(Page-level text extractions)

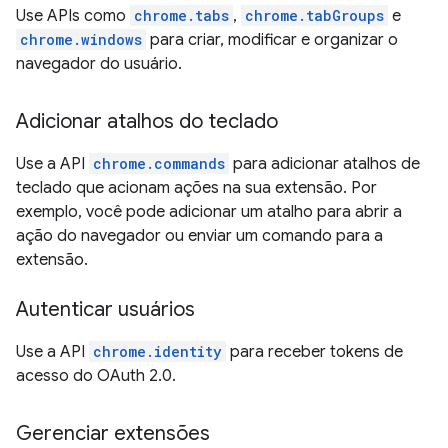
Use APIs como
chrome.tabs
,
chrome.tabGroups
e
chrome.windows
para criar, modificar e organizar o
navegador do usuário.
Adicionar atalhos do teclado
Use a API
chrome.commands
para adicionar atalhos de
teclado que acionam ações na sua extensão. Por
exemplo, você pode adicionar um atalho para abrir a
ação do navegador ou enviar um comando para a
extensão.
Autenticar usuários
Use a API
chrome.identity
para receber tokens de
acesso do OAuth 2.0.
Gerenciar extensões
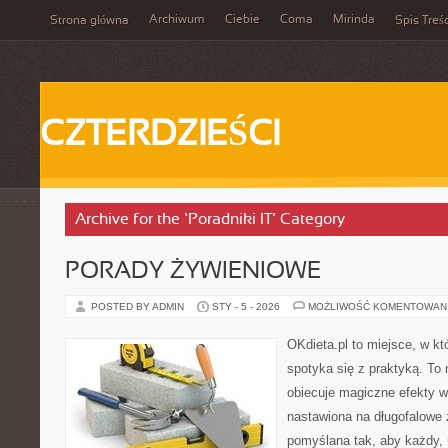
Archiwum
Ciebie
Coma
Mirinda
Strona główna
Spis Treśc
CZTERDZIEŚCI
Archive for the ‘Poradniki IT’ Category
PORADY ŻYWIENIOWE
POSTED BY ADMIN
STY - 5 - 2026
MOŻLIWOŚĆ KOMENTOWAN
OKdieta.pl to miejsce, w k
spotyka się z praktyką. To n
obiecuje magiczne efekty w 
nastawiona na długofalowe 
pomyślana tak, aby każdy, n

### Try it
Copy out, from the data above, each line where the string "atalhos" is present.

### Solved exercise
Adicionar atalhos do teclado
para adicionar atalhos de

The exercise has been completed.